*JOB*.
Please repeat every record below exactly as written, but leave out the pictures.

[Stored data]
####################

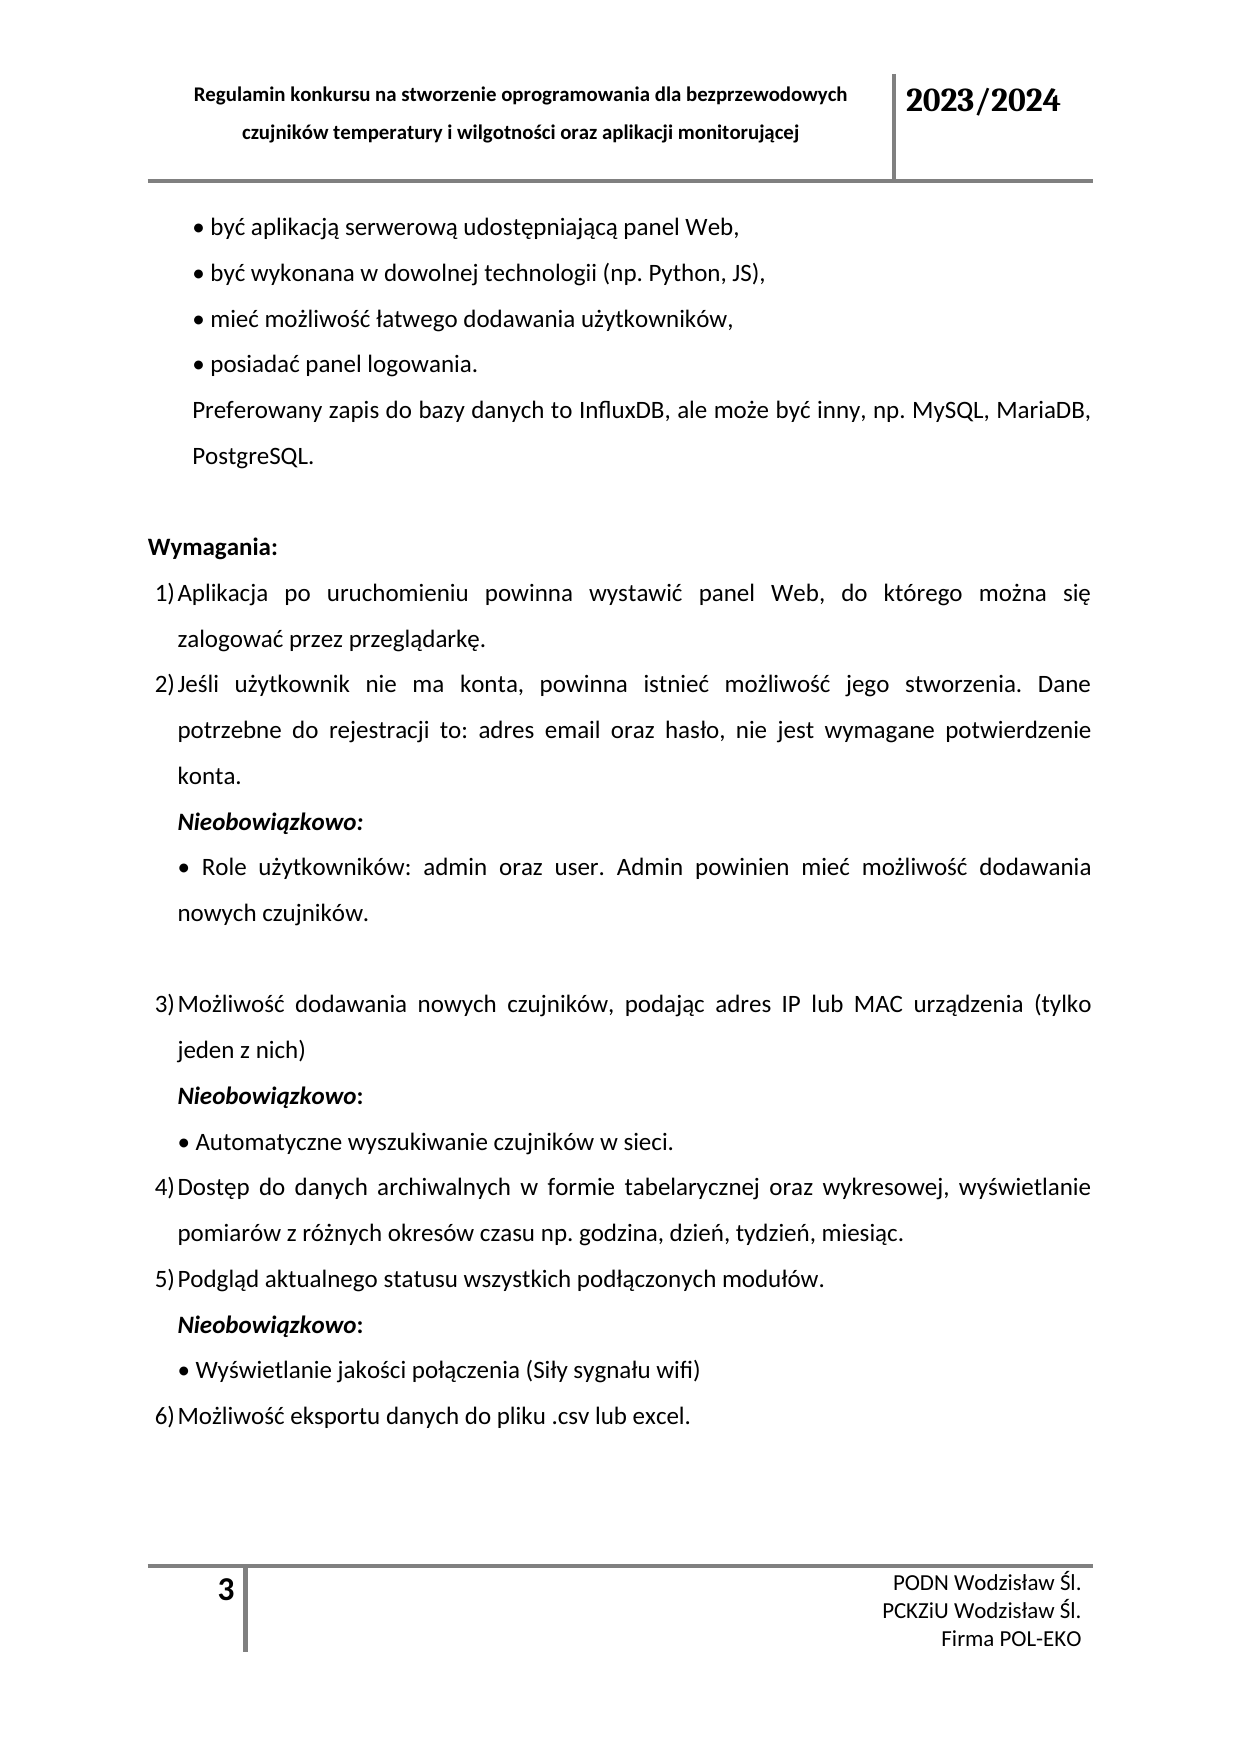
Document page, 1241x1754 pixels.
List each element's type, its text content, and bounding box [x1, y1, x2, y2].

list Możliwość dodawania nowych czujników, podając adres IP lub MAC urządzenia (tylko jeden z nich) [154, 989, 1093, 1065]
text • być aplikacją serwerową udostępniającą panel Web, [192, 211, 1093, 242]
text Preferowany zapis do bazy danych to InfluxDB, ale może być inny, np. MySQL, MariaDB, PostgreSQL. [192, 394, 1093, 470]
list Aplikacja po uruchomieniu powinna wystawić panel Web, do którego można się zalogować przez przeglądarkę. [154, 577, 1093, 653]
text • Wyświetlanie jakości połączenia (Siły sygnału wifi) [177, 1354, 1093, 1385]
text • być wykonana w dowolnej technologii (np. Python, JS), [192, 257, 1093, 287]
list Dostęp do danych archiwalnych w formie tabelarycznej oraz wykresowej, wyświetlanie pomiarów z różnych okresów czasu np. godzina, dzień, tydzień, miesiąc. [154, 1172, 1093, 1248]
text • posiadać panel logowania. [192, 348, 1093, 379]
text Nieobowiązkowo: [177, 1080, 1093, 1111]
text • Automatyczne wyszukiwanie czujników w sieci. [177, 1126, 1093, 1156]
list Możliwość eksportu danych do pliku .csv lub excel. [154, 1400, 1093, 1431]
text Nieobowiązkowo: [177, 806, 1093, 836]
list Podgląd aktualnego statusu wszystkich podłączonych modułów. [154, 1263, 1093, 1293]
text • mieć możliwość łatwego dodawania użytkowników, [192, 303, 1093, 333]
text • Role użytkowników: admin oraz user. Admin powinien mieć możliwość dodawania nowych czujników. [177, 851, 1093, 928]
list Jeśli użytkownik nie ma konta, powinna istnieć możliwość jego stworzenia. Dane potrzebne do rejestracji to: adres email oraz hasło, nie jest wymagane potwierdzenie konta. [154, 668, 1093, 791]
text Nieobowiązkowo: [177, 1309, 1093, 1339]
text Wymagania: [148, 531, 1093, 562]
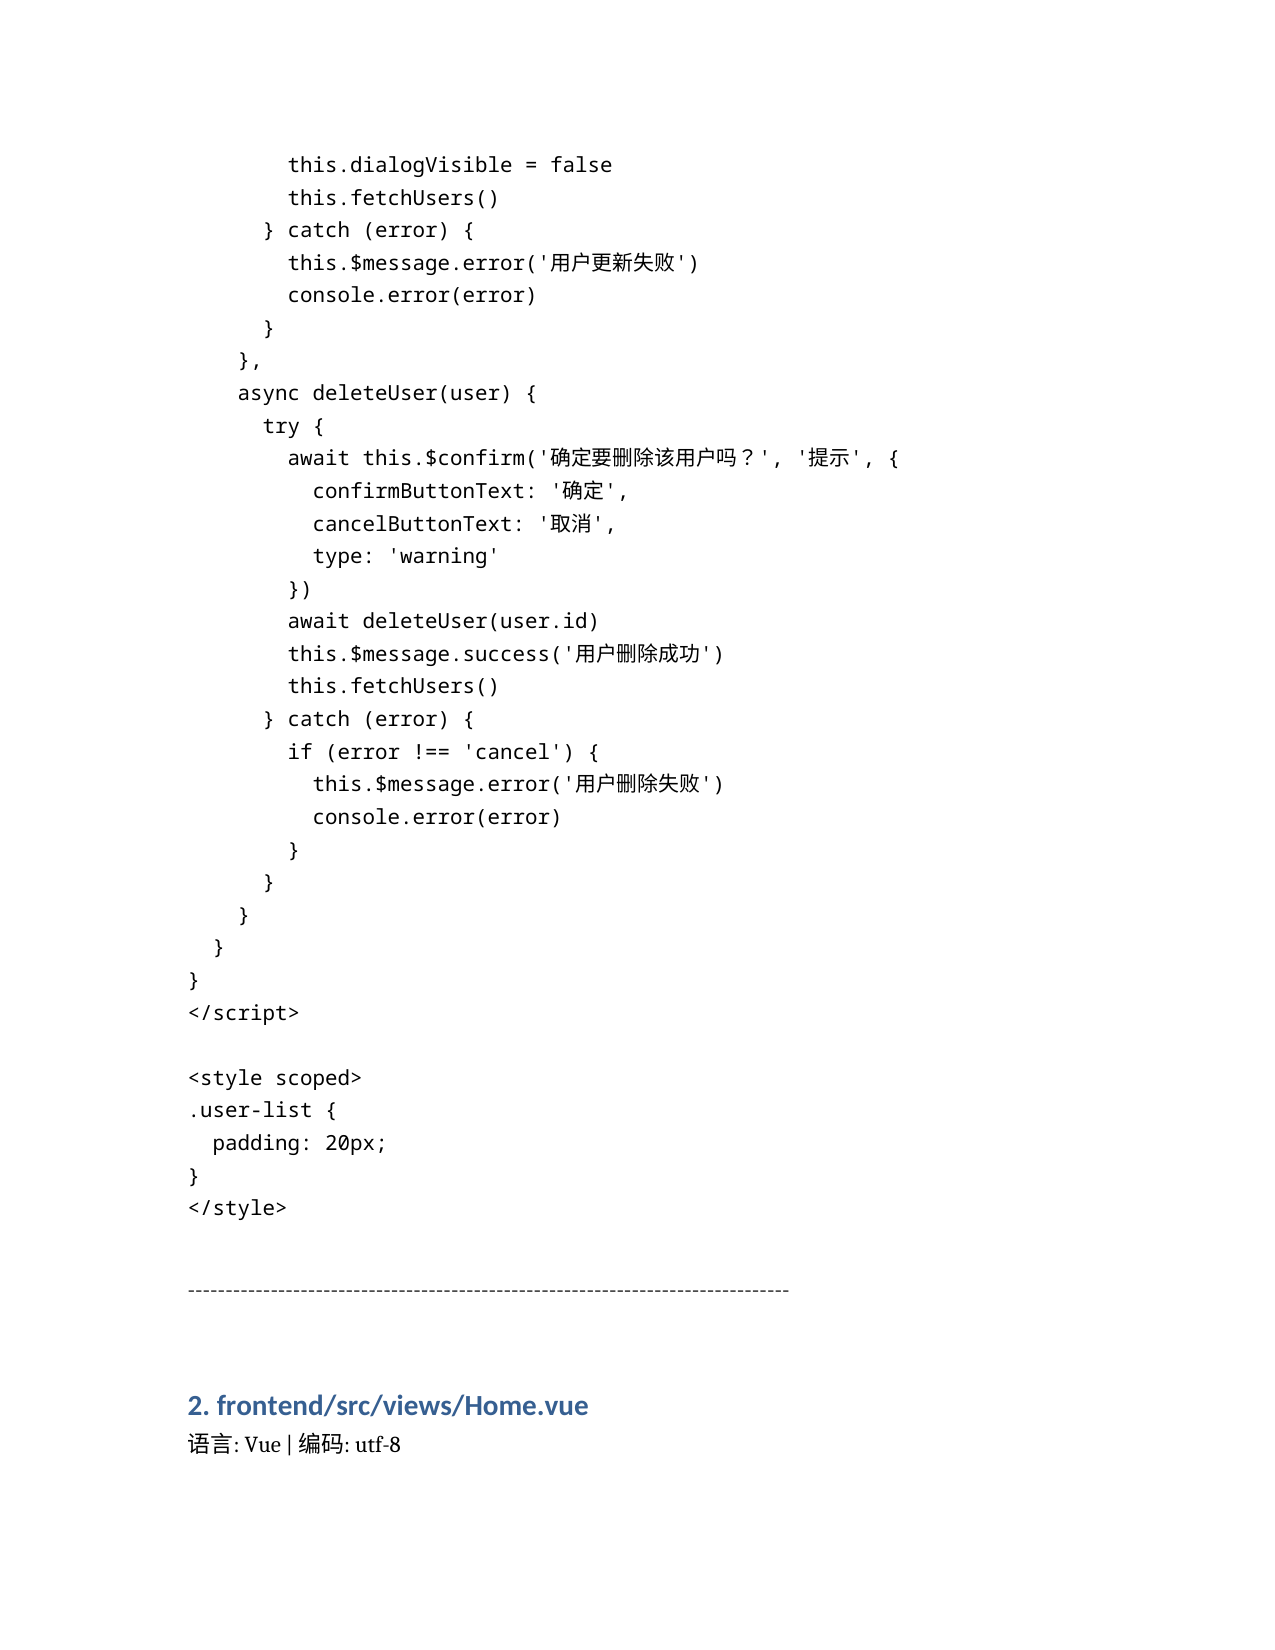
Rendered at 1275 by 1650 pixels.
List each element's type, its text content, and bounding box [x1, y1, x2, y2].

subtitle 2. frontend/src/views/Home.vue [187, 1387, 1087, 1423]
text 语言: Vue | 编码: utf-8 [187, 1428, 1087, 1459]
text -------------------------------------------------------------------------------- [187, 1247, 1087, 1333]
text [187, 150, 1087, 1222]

####################

*YOUR SOLUTION*.
Document page, 1241x1754 pixels.
List each element's type, its text content, and bounding box [x1, y1, x2, y2].

list Możliwość dodawania nowych czujników, podając adres IP lub MAC urządzenia (tylko jeden z nich) [154, 989, 1093, 1065]
text • być aplikacją serwerową udostępniającą panel Web, [192, 211, 1093, 242]
text Preferowany zapis do bazy danych to InfluxDB, ale może być inny, np. MySQL, MariaDB, PostgreSQL. [192, 394, 1093, 470]
list Aplikacja po uruchomieniu powinna wystawić panel Web, do którego można się zalogować przez przeglądarkę. [154, 577, 1093, 653]
text • Wyświetlanie jakości połączenia (Siły sygnału wifi) [177, 1354, 1093, 1385]
text • być wykonana w dowolnej technologii (np. Python, JS), [192, 257, 1093, 287]
list Dostęp do danych archiwalnych w formie tabelarycznej oraz wykresowej, wyświetlanie pomiarów z różnych okresów czasu np. godzina, dzień, tydzień, miesiąc. [154, 1172, 1093, 1248]
text • posiadać panel logowania. [192, 348, 1093, 379]
text Nieobowiązkowo: [177, 1080, 1093, 1111]
text • Automatyczne wyszukiwanie czujników w sieci. [177, 1126, 1093, 1156]
list Możliwość eksportu danych do pliku .csv lub excel. [154, 1400, 1093, 1431]
text Nieobowiązkowo: [177, 806, 1093, 836]
list Podgląd aktualnego statusu wszystkich podłączonych modułów. [154, 1263, 1093, 1293]
text • mieć możliwość łatwego dodawania użytkowników, [192, 303, 1093, 333]
text • Role użytkowników: admin oraz user. Admin powinien mieć możliwość dodawania nowych czujników. [177, 851, 1093, 928]
list Jeśli użytkownik nie ma konta, powinna istnieć możliwość jego stworzenia. Dane potrzebne do rejestracji to: adres email oraz hasło, nie jest wymagane potwierdzenie konta. [154, 668, 1093, 791]
text Nieobowiązkowo: [177, 1309, 1093, 1339]
text Wymagania: [148, 531, 1093, 562]
Rendered at 1275 by 1650 pixels.
List each element's type, its text content, and bounding box [x1, y1, x2, y2].

subtitle 2. frontend/src/views/Home.vue [187, 1387, 1087, 1423]
text 语言: Vue | 编码: utf-8 [187, 1428, 1087, 1459]
text -------------------------------------------------------------------------------- [187, 1247, 1087, 1333]
text [187, 150, 1087, 1222]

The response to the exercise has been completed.